Thomas wrote that he did not find any “current evidence” of misused donor funds, but that the foundation’s bank accounts only had $4.4 million as of Aug. 31 while the “designated accounts” totaled $11.8 million, a finding that correlates with the internal presentations.
“While the Development Foundation liquid funds are not adequate to cover the Designed Accounts, this does not represent the financial position of the Development Foundation,” he wrote. “The Foundation holds a multitude of assets that can be utilized to meet its financial obligation to the University.”

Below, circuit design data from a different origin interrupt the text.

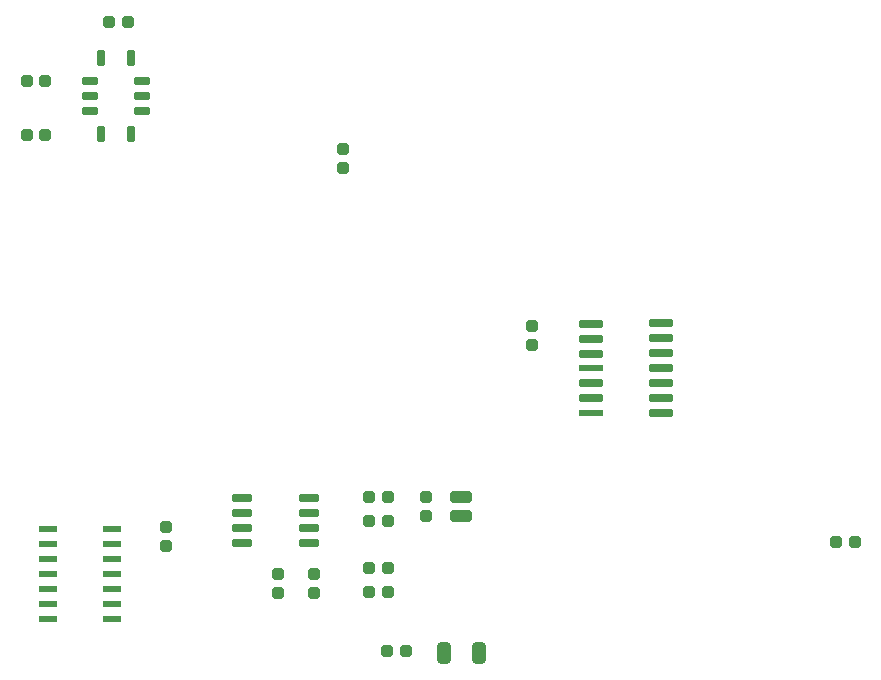
<source format=gbr>
%TF.GenerationSoftware,KiCad,Pcbnew,9.0.7-1.fc42*%
%TF.CreationDate,2026-02-03T17:10:45+01:00*%
%TF.ProjectId,air_sensor,6169725f-7365-46e7-936f-722e6b696361,rev?*%
%TF.SameCoordinates,Original*%
%TF.FileFunction,Paste,Top*%
%TF.FilePolarity,Positive*%
%FSLAX46Y46*%
G04 Gerber Fmt 4.6, Leading zero omitted, Abs format (unit mm)*
G04 Created by KiCad (PCBNEW 9.0.7-1.fc42) date 2026-02-03 17:10:45*
%MOMM*%
%LPD*%
G01*
G04 APERTURE LIST*
G04 Aperture macros list*
%AMRoundRect*
0 Rectangle with rounded corners*
0 $1 Rounding radius*
0 $2 $3 $4 $5 $6 $7 $8 $9 X,Y pos of 4 corners*
0 Add a 4 corners polygon primitive as box body*
4,1,4,$2,$3,$4,$5,$6,$7,$8,$9,$2,$3,0*
0 Add four circle primitives for the rounded corners*
1,1,$1+$1,$2,$3*
1,1,$1+$1,$4,$5*
1,1,$1+$1,$6,$7*
1,1,$1+$1,$8,$9*
0 Add four rect primitives between the rounded corners*
20,1,$1+$1,$2,$3,$4,$5,0*
20,1,$1+$1,$4,$5,$6,$7,0*
20,1,$1+$1,$6,$7,$8,$9,0*
20,1,$1+$1,$8,$9,$2,$3,0*%
G04 Aperture macros list end*
%ADD10RoundRect,0.250000X0.325000X0.650000X-0.325000X0.650000X-0.325000X-0.650000X0.325000X-0.650000X0*%
%ADD11RoundRect,0.142500X-0.357500X0.332500X-0.357500X-0.332500X0.357500X-0.332500X0.357500X0.332500X0*%
%ADD12RoundRect,0.090000X0.560000X-0.210000X0.560000X0.210000X-0.560000X0.210000X-0.560000X-0.210000X0*%
%ADD13RoundRect,0.090000X-0.210000X-0.560000X0.210000X-0.560000X0.210000X0.560000X-0.210000X0.560000X0*%
%ADD14RoundRect,0.082500X0.667500X-0.192500X0.667500X0.192500X-0.667500X0.192500X-0.667500X-0.192500X0*%
%ADD15RoundRect,0.142500X0.332500X0.357500X-0.332500X0.357500X-0.332500X-0.357500X0.332500X-0.357500X0*%
%ADD16RoundRect,0.142500X-0.332500X-0.357500X0.332500X-0.357500X0.332500X0.357500X-0.332500X0.357500X0*%
%ADD17RoundRect,0.142500X0.357500X-0.332500X0.357500X0.332500X-0.357500X0.332500X-0.357500X-0.332500X0*%
%ADD18RoundRect,0.090000X-0.947500X-0.210000X0.947500X-0.210000X0.947500X0.210000X-0.947500X0.210000X0*%
%ADD19RoundRect,0.088500X-0.949000X-0.206500X0.949000X-0.206500X0.949000X0.206500X-0.949000X0.206500X0*%
%ADD20RoundRect,0.091500X-0.946000X-0.213500X0.946000X-0.213500X0.946000X0.213500X-0.946000X0.213500X0*%
%ADD21RoundRect,0.090000X0.797500X0.210000X-0.797500X0.210000X-0.797500X-0.210000X0.797500X-0.210000X0*%
%ADD22RoundRect,0.150000X-0.750000X0.350000X-0.750000X-0.350000X0.750000X-0.350000X0.750000X0.350000X0*%
G04 APERTURE END LIST*
D10*
%TO.C,C16*%
X148475000Y-119910000D03*
X145525000Y-119910000D03*
%TD*%
D11*
%TO.C,C18*%
X153000000Y-92200000D03*
X153000000Y-93800000D03*
%TD*%
D12*
%TO.C,M1*%
X115560000Y-74000000D03*
X115560000Y-72750000D03*
X115560000Y-71500000D03*
D13*
X116510000Y-69560000D03*
X119050000Y-69560000D03*
D12*
X120000000Y-71500000D03*
X120000000Y-72750000D03*
X120000000Y-74000000D03*
D13*
X119050000Y-75940000D03*
X116510000Y-75940000D03*
%TD*%
D14*
%TO.C,U9*%
X117400000Y-117000000D03*
X117400000Y-115730000D03*
X117400000Y-114460000D03*
X117400000Y-113190000D03*
X117400000Y-111920000D03*
X117400000Y-110650000D03*
X117400000Y-109380000D03*
X112000000Y-109390000D03*
X112000000Y-110660000D03*
X112000000Y-111930000D03*
X112000000Y-113200000D03*
X112000000Y-114460000D03*
X112000000Y-115730000D03*
X112000000Y-117000000D03*
%TD*%
D15*
%TO.C,C15*%
X140800000Y-114700000D03*
X139200000Y-114700000D03*
%TD*%
D16*
%TO.C,R12*%
X117200000Y-66500000D03*
X118800000Y-66500000D03*
%TD*%
D17*
%TO.C,C32*%
X137000000Y-78800000D03*
X137000000Y-77200000D03*
%TD*%
D18*
%TO.C,U6*%
X158000000Y-92000000D03*
X158000000Y-93270000D03*
X158000000Y-94540000D03*
D19*
X158000000Y-95805000D03*
D18*
X158000000Y-97070000D03*
X158000000Y-98340000D03*
D19*
X158000000Y-99605000D03*
D18*
X163925000Y-99610000D03*
X163925000Y-98340000D03*
X163925000Y-97070000D03*
X163925000Y-95800000D03*
X163925000Y-94530000D03*
X163925000Y-93260000D03*
D20*
X163925000Y-91995000D03*
%TD*%
D11*
%TO.C,C13*%
X131500000Y-113200000D03*
X131500000Y-114800000D03*
%TD*%
%TO.C,R1*%
X144000000Y-106700000D03*
X144000000Y-108300000D03*
%TD*%
D21*
%TO.C,A1*%
X134100000Y-110590000D03*
X134100000Y-109320000D03*
X134100000Y-108050000D03*
X134100000Y-106780000D03*
X128475000Y-106780000D03*
X128475000Y-108050000D03*
X128475000Y-109320000D03*
X128475000Y-110590000D03*
%TD*%
D15*
%TO.C,R10*%
X111800000Y-71500000D03*
X110200000Y-71500000D03*
%TD*%
%TO.C,R4*%
X142300000Y-119700000D03*
X140700000Y-119700000D03*
%TD*%
%TO.C,R2*%
X140800000Y-106700000D03*
X139200000Y-106700000D03*
%TD*%
%TO.C,R5*%
X140800000Y-112700000D03*
X139200000Y-112700000D03*
%TD*%
D11*
%TO.C,C23*%
X122000000Y-109200000D03*
X122000000Y-110800000D03*
%TD*%
D15*
%TO.C,R3*%
X140800000Y-108700000D03*
X139200000Y-108700000D03*
%TD*%
%TO.C,R11*%
X111800000Y-76000000D03*
X110200000Y-76000000D03*
%TD*%
D22*
%TO.C,C12*%
X147000000Y-106700000D03*
X147000000Y-108300000D03*
%TD*%
D16*
%TO.C,R6*%
X178700000Y-110500000D03*
X180300000Y-110500000D03*
%TD*%
D11*
%TO.C,C14*%
X134500000Y-113200000D03*
X134500000Y-114800000D03*
%TD*%
M02*

</source>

Though Thomas did not specify what those assets are, he did identify six areas where the foundation could improve its internal controls. Specifically, he recommended the foundation should monitor its budgets “based on actual revenue throughout the fiscal year to reduce overspending.”
He also recommended the foundation establish “separate bank accounts” for the operating budget — called “the Excellence Fund” — and the donor gifts, which were commingled.
Mittendorf said foundations should keep records in a way that prevents concerns about funds getting mixed up.
“When you have donor designed and donor restricted gifts, you want impeccable record keeping that segregates the funds,” he said.
It’s unclear if the foundation has done that.
Molly Minta covers higher education for Mississippi Today, in partnership with Open Campus.